● **TEXT EXCERPT**
>> begin
# Woodturning a candlestick from a huge log.



## DutchShedWoodshop (Mar 15, 2018)

Yesterday i turned a candlestick from this huge piece of beech wood. This was the maximum that could fit in my lathe. I am very satisfied with the end result although my lathe broke at the end of this project..


----------



## firehawkmph (Apr 26, 2008)

Dutch,
One thing to remember when using logs for blanks is you still have the pith in the middle. A lot of times, the pith will cause cracks to form, best to cut the log in such a way to get rid of the pith. 
Mike Hawkins


----------



## m.n.j.chell (May 12, 2016)

Is it the pith that causes the splits/cracks? Since the pith is drilled out for the candle stick, does that remove the "cause" of splitting?


----------



## firehawkmph (Apr 26, 2008)

The pith doesn't cause the cracks. Drilling the center may or may not get rid of it. The pith isn't always right in the center. When I cut up a log for blanks, I usually make two cuts, one on each side of the pith and get rid of that slice. Then I'll cut the rest into bowl blanks, peppermill blanks, tool handle blanks, etc. then I'll seal the end grain areas with Anchorseal and set the money aside to dry out. I usually write the date on them, too.
Mike Hawkins


----------



## DutchShedWoodshop (Mar 15, 2018)

firehawkmph said:


> The pith doesn't cause the cracks. Drilling the center may or may not get rid of it. The pith isn't always right in the center. When I cut up a log for blanks, I usually make two cuts, one on each side of the pith and get rid of that slice. Then I'll cut the rest into bowl blanks, peppermill blanks, tool handle blanks, etc. then I'll seal the end grain areas with Anchorseal and set the money aside to dry out. I usually write the date on them, too.
> Mike Hawkins


Thank you for your input!


----------
>> end
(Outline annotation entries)
>> begin
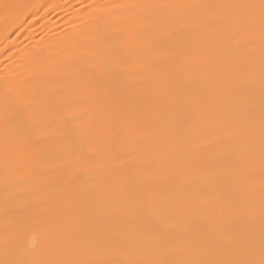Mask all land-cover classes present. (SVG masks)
I'll return each instance as SVG.
<instances>
[{
	"label": "bare ground",
	"instance_id": "obj_1",
	"mask_svg": "<svg viewBox=\"0 0 264 264\" xmlns=\"http://www.w3.org/2000/svg\"><path fill=\"white\" fill-rule=\"evenodd\" d=\"M14 2L28 7L14 22H6L0 14V259L5 256V238L12 239L18 229L23 230L25 249L33 238L39 248L66 193L114 185L136 171L156 177L161 186L180 189L186 201L199 202L204 195L200 185L208 183L212 173H235L238 162L250 167L253 178L242 185V191L254 188L257 213L253 227L259 233V154L238 161L243 152L241 128L232 122L234 106L217 94L216 85L222 77L225 88L243 78L258 104L261 41L257 33L237 50L227 33H217L202 22L247 11L217 6L259 5L260 0ZM116 4L166 7L113 10V16H105L108 23L101 32L95 19L101 13L89 5ZM149 20L163 27L160 35L174 55L165 56L145 46L144 37L152 29L142 32L140 26ZM92 48L100 55L116 49L128 69L121 77L125 91L118 96L109 97L71 74ZM161 68L173 80L188 85L176 100L162 92ZM6 93L21 102L24 115L41 120L31 132L41 137L40 145L23 140L25 129L6 128ZM129 94L135 103L121 107ZM202 98L208 107L201 103ZM246 102V98L237 101ZM6 135L22 138L13 147L7 167ZM252 135L258 144V119ZM188 156L207 173L182 169L180 164ZM233 182L210 183L207 196L218 198ZM210 214L209 209L198 213L181 210L170 217L156 215L141 227L131 210L116 209L106 222L90 226L91 235L84 243L90 248L140 245L146 241L144 231L151 227L182 225L193 216L204 222Z\"/></svg>",
	"mask_w": 264,
	"mask_h": 264
},
{
	"label": "snow or ice",
	"instance_id": "obj_2",
	"mask_svg": "<svg viewBox=\"0 0 264 264\" xmlns=\"http://www.w3.org/2000/svg\"><path fill=\"white\" fill-rule=\"evenodd\" d=\"M28 6L6 0L0 3V14L6 22H14ZM98 9L100 15L95 16L97 27L103 32L108 21L105 16H113V10H131L139 7L159 8L162 5H89ZM222 8H243L247 11L240 16L217 18L203 21L212 26L217 33H227L235 41L237 50L246 47L256 38L261 41L260 93L258 104L250 86L242 82L225 88L221 81L217 82L216 92L224 96L227 103L234 106L232 122L241 128L240 143L243 152L240 159H253L257 151L260 160V184L258 213L261 227L257 234L253 220L257 213L254 188L242 191V185L250 183L253 170L237 163L235 173L216 171L211 174L208 183L200 185L204 195L199 202L184 199L180 189L161 186L156 177L143 176L140 171L126 174L114 185H93L85 189H76L66 193L58 207L61 209L50 218L51 227L45 232L44 242L37 248L34 238L28 249L23 246V230L18 229L12 239L5 238V256L0 264H264V0L259 5H221ZM258 9V13H257ZM33 15H35L33 13ZM199 26V25H196ZM151 28L144 37L147 47L157 49L165 56L174 55L160 34L164 29L152 21H145L140 31ZM99 47L98 45L96 46ZM142 67V65H138ZM123 60L119 59L117 50L108 55H100L96 48L86 52L72 69V75L83 79L93 89L102 91L109 97L124 92L121 79L126 73ZM162 92L171 100L181 96L187 88L184 81L173 80L164 68L159 69ZM239 76V73H236ZM246 98L247 102L237 101ZM135 103L129 94L121 107ZM204 107H208L206 99H201ZM6 128L25 129L23 140L29 145H40L41 137L31 132L41 125L38 116L24 115V106L18 99L5 95ZM259 121L258 144L252 135V129ZM22 142V138L6 135L4 145L5 165L8 166L13 147ZM145 164L150 163L145 161ZM184 170H197V161L188 156L180 164ZM230 179L234 182L227 187L218 198L207 196L209 184ZM163 201V202H162ZM131 210L138 224L142 227L151 223L156 215L172 216L174 213L187 210L198 213L209 209L211 214L204 222L197 216L191 217L182 225L161 224L144 231L145 243L131 247L106 246L103 248L88 247L84 241L91 235V225L106 222L112 213ZM118 257V258H113Z\"/></svg>",
	"mask_w": 264,
	"mask_h": 264
}]
</instances>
>> end
● **SET TASK 1**
Retype the part of the woodturning thread that opens with the words containing "# Woodturning a" and closes with "of this project..".
● **SET TASK 2**
Summarize the woodturning thread in two sentences.
These entries were taken from a separate source.

● **FULL OUTPUT 1**
# Woodturning a candlestick from a huge log.



## DutchShedWoodshop (Mar 15, 2018)

Yesterday i turned a candlestick from this huge piece of beech wood. This was the maximum that could fit in my lathe. I am very satisfied with the end result although my lathe broke at the end of this project..

● **FULL OUTPUT 2**
A woodworker turned a candlestick from a large piece of beech, the biggest that would fit the lathe, and was pleased with the result even though the lathe broke at the end of the project. Another member advised cutting logs to get rid of the pith, explaining that he makes two cuts, one on each side of the pith, then cuts the rest into blanks and seals the end grain with Anchorseal.